West Singhbhum, Verwaltungsbezirk in der Kolhan-Division, Indien
West Singhbhum ist ein Verwaltungsbezirk in Südwest-Jharkhand mit ausgedehnten Wäldern, Hügeln und Flüssen als natürliche Merkmale der Landschaft. Die Region ist strukturell in mehrere Verwaltungsblöcke unterteilt und dient als wichtiges Verwaltungszentrum mit Chaibasa als Hauptstadt.
Der Bezirk entstand 1990 durch die Aufteilung des früheren Singhbhum, das während der britischen Herrschaft zum Chota Nagpur Division gehörte. Diese Teilung erfolgte als Teil der Verwaltungsumstrukturierung nach der Unabhängigkeit Indiens.
Die Ho-Gemeinde prägt das Zusammenleben vor Ort mit ihrer eigenen Sprache und traditionellen Lebensweisen.

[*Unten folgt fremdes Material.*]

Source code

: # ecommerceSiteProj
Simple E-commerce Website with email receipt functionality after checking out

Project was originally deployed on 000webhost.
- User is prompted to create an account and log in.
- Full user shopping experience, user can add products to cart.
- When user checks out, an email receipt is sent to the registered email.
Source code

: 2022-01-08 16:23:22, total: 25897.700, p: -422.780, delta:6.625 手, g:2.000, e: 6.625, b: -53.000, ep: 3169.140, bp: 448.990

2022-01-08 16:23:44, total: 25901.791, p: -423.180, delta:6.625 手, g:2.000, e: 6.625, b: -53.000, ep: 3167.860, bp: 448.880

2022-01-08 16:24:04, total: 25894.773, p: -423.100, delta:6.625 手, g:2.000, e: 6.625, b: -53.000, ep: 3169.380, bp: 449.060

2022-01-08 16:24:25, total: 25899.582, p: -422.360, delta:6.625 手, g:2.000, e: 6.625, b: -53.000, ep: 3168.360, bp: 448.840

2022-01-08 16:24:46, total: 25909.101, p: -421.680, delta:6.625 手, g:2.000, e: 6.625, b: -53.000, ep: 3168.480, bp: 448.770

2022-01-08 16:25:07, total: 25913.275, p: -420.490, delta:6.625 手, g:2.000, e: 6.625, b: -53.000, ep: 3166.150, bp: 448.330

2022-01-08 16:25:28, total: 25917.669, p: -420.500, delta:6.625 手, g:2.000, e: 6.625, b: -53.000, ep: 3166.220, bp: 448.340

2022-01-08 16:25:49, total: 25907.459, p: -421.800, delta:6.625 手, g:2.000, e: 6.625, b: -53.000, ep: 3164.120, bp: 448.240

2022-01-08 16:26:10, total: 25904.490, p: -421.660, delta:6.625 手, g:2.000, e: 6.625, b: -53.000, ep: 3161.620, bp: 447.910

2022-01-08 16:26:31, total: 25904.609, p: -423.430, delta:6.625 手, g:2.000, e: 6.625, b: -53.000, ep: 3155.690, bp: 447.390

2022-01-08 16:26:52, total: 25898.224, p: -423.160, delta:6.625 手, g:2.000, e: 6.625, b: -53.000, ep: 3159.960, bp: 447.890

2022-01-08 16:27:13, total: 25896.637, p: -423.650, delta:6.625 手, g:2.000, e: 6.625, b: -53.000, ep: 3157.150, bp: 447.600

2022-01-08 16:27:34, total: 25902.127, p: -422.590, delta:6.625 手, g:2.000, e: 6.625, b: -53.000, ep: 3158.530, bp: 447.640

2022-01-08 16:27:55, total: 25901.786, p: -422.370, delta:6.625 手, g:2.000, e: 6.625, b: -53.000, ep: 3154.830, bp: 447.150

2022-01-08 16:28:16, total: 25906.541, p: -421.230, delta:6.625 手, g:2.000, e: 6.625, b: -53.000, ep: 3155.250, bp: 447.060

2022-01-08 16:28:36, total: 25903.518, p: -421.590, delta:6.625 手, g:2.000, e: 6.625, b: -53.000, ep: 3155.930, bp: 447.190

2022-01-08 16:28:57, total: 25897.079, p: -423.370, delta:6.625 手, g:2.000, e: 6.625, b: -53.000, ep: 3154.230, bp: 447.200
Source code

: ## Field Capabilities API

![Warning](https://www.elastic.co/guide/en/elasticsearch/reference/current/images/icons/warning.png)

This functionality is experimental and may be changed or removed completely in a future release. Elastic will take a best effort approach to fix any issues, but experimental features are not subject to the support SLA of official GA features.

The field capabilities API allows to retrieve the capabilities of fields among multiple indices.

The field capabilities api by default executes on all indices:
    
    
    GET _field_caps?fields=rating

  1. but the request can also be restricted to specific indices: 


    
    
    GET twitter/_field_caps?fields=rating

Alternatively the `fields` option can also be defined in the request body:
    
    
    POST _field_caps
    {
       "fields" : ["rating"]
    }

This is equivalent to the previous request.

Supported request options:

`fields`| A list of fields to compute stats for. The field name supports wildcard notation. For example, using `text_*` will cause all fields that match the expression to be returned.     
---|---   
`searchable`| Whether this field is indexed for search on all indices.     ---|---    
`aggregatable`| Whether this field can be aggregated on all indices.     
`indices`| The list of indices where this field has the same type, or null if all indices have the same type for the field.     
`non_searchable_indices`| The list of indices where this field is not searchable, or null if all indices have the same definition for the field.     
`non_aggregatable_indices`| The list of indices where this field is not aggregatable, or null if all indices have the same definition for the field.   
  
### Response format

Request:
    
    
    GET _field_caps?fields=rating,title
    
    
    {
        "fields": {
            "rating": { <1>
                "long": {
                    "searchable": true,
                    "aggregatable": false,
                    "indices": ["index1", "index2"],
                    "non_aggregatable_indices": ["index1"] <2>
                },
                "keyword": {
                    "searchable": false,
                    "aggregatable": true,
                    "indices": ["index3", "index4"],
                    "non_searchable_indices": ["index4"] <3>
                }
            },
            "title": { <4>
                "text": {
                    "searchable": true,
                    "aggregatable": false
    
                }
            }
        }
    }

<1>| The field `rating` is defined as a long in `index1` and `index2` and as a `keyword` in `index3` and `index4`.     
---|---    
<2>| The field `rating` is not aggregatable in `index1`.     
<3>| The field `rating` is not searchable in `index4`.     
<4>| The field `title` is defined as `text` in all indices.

Sie teilen den Raum mit Bengali-, Hindi- und Santali-sprechenden Gruppen, die zusammen ein vielfältiges kulturelles Mosaik bilden.
Chaibasa ist das Verwaltungszentrum und wichtigste Anlaufstelle für Besucher, da sich dort Behördengebäude und Verkehrsknotenpunkte konzentrieren. Für die Fortbewegung in der Region sind lokale Busse und Taxis die gebräuchlichsten Optionen.

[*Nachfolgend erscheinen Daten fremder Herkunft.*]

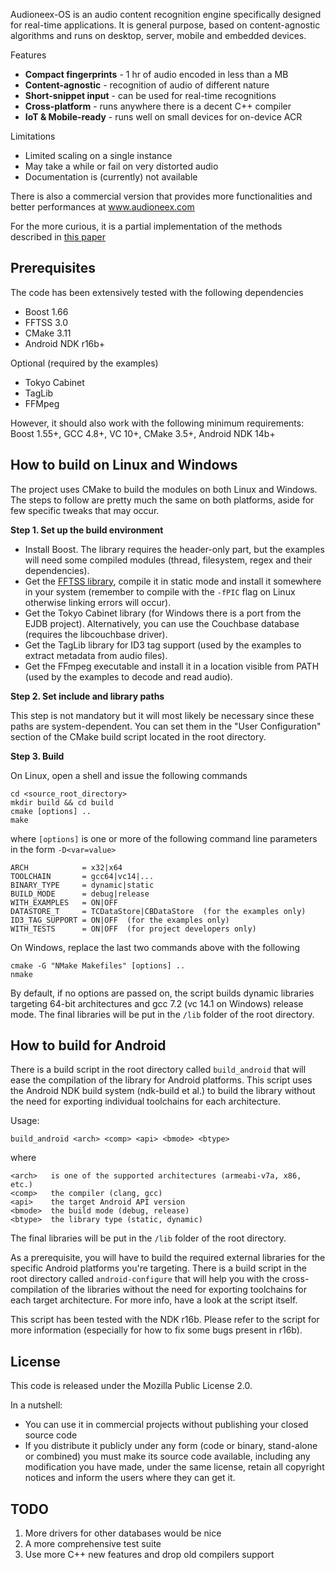 
Audioneex-OS is an audio content recognition engine specifically designed
for real-time applications. It is general purpose, based on content-agnostic
algorithms and runs on desktop, server, mobile and embedded devices.

Features

- **Compact fingerprints** - 1 hr of audio encoded in less than a MB
- **Content-agnostic** - recognition of audio of different nature
- **Short-snippet input** - can be used for real-time recognitions
- **Cross-platform** - runs anywhere there is a decent C++ compiler
- **IoT & Mobile-ready** - runs well on small devices for on-device ACR

Limitations

- Limited scaling on a single instance
- May take a while or fail on very distorted audio
- Documentation is (currently) not available

There is also a commercial version that provides more functionalities and
better performances at www.audioneex.com

For the more curious, it is a partial implementation of the methods described
in [this paper](https://www.dropbox.com/s/0qvfq2o53uudaqx/agramaglia_acr_paper_2014.pdf)


## Prerequisites

The code has been extensively tested with the following dependencies

- Boost 1.66
- FFTSS 3.0
- CMake 3.11
- Android NDK r16b+

Optional (required by the examples)

- Tokyo Cabinet
- TagLib
- FFMpeg

However, it should also work with the following minimum requirements:
Boost 1.55+, GCC 4.8+, VC 10+, CMake 3.5+, Android NDK 14b+


## How to build on Linux and Windows

The project uses CMake to build the modules on both Linux and Windows.
The steps to follow are pretty much the same on both platforms, aside
for few specific tweaks that may occur.

**Step 1. Set up the build environment**

- Install Boost. The library requires the header-only part, but the examples 
will need some compiled modules (thread, filesystem, regex and their dependencies).
- Get the [FFTSS library](http://www.ssisc.org/fftss/), compile it in static
mode and install it somewhere in your system (remember to compile with the
`-fPIC` flag on Linux otherwise linking errors will occur).
- Get the Tokyo Cabinet library (for Windows there is a port from the EJDB 
project). Alternatively, you can use the Couchbase database (requires
the libcouchbase driver).
- Get the TagLib library for ID3 tag support (used by the examples to 
extract metadata from audio files).
- Get the FFmpeg executable and install it in a location visible from PATH
(used by the examples to decode and read audio).

**Step 2. Set include and library paths**

This step is not mandatory but it will most likely be necessary since these paths
are system-dependent. You can set them in the "User Configuration" section
of the CMake build script located in the root directory.

**Step 3. Build**

On Linux, open a shell and issue the following commands

    cd <source_root_directory>
    mkdir build && cd build
    cmake [options] ..
    make

where `[options]` is one or more of the following command line parameters in
the form `-D<var=value>`

    ARCH            = x32|x64
    TOOLCHAIN       = gcc64|vc14|...
    BINARY_TYPE     = dynamic|static
    BUILD_MODE      = debug|release
    WITH_EXAMPLES   = ON|OFF
    DATASTORE_T     = TCDataStore|CBDataStore  (for the examples only)
    ID3_TAG_SUPPORT = ON|OFF  (for the examples only)
    WITH_TESTS      = ON|OFF  (for project developers only)


On Windows, replace the last two commands above with the following

    cmake -G "NMake Makefiles" [options] ..
    nmake

By default, if no options are passed on, the script builds dynamic libraries
targeting 64-bit architectures and gcc 7.2 (vc 14.1 on Windows) release mode.
The final libraries will be put in the `/lib` folder of the root directory.


## How to build for Android

There is a build script in the root directory called `build_android` that
will ease the compilation of the library for Android platforms. This script
uses the Android NDK build system (ndk-build et al.) to build the library
without the need for exporting individual toolchains for each architecture.

Usage:

    build_android <arch> <comp> <api> <bmode> <btype>

where

    <arch>   is one of the supported architectures (armeabi-v7a, x86, etc.)
    <comp>   the compiler (clang, gcc)
    <api>    the target Android API version
    <bmode>  the build mode (debug, release)
    <btype>  the library type (static, dynamic)

The final libraries will be put in the `/lib` folder of the root directory.

As a prerequisite, you will have to build the required external libraries
for the specific Android platforms you're targeting. There is a build script
in the root directory called `android-configure` that will help you with the
cross-compilation of the libraries without the need for exporting toolchains
for each target architecture. For more info, have a look at the script itself.

This script has been tested with the NDK r16b. Please refer to the script for
more information (especially for how to fix some bugs present in r16b).


## License

This code is released under the Mozilla Public License 2.0.

In a nutshell:

- You can use it in commercial projects without publishing your closed source code
- If you distribute it publicly under any form (code or binary, stand-alone or combined) you 
  must make its source code available, including any modification you have made, under the 
  same license, retain all copyright notices and inform the users where they can get it.
  
  
## TODO

1. More drivers for other databases would be nice
2. A more comprehensive test suite
3. Use more C++ new features and drop old compilers support


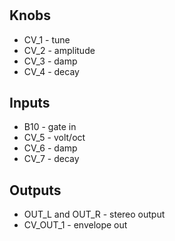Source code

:#

## Knobs
- CV_1 - tune
- CV_2 - amplitude
- CV_3 - damp
- CV_4 - decay

## Inputs
- B10 - gate in
- CV_5 - volt/oct
- CV_6 - damp
- CV_7 - decay

## Outputs
- OUT_L and OUT_R - stereo output
- CV_OUT_1 - envelope out
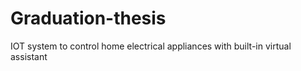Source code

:# Graduation-thesis
IOT system to control home electrical appliances with built-in virtual assistant
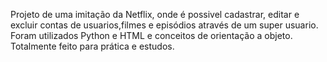Projeto de uma imitação da Netflix, onde é possivel cadastrar, editar e excluir contas de usuarios,filmes e episódios através de um super usuario. Foram utilizados Python e HTML e 
conceitos de orientação a objeto. Totalmente feito para prática e estudos.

Das Gebiet blieb während der Mughal- und Maratha-Epochen politisch unabhängig und bildete erst 1767 seine erste formelle Beziehung zu äußeren Mächten durch Kontakt mit der britischen Kolonialadministration. Dieses lange Bestehen außerhalb größerer Reich-Strukturen prägte seine politische Entwicklung grundlegend.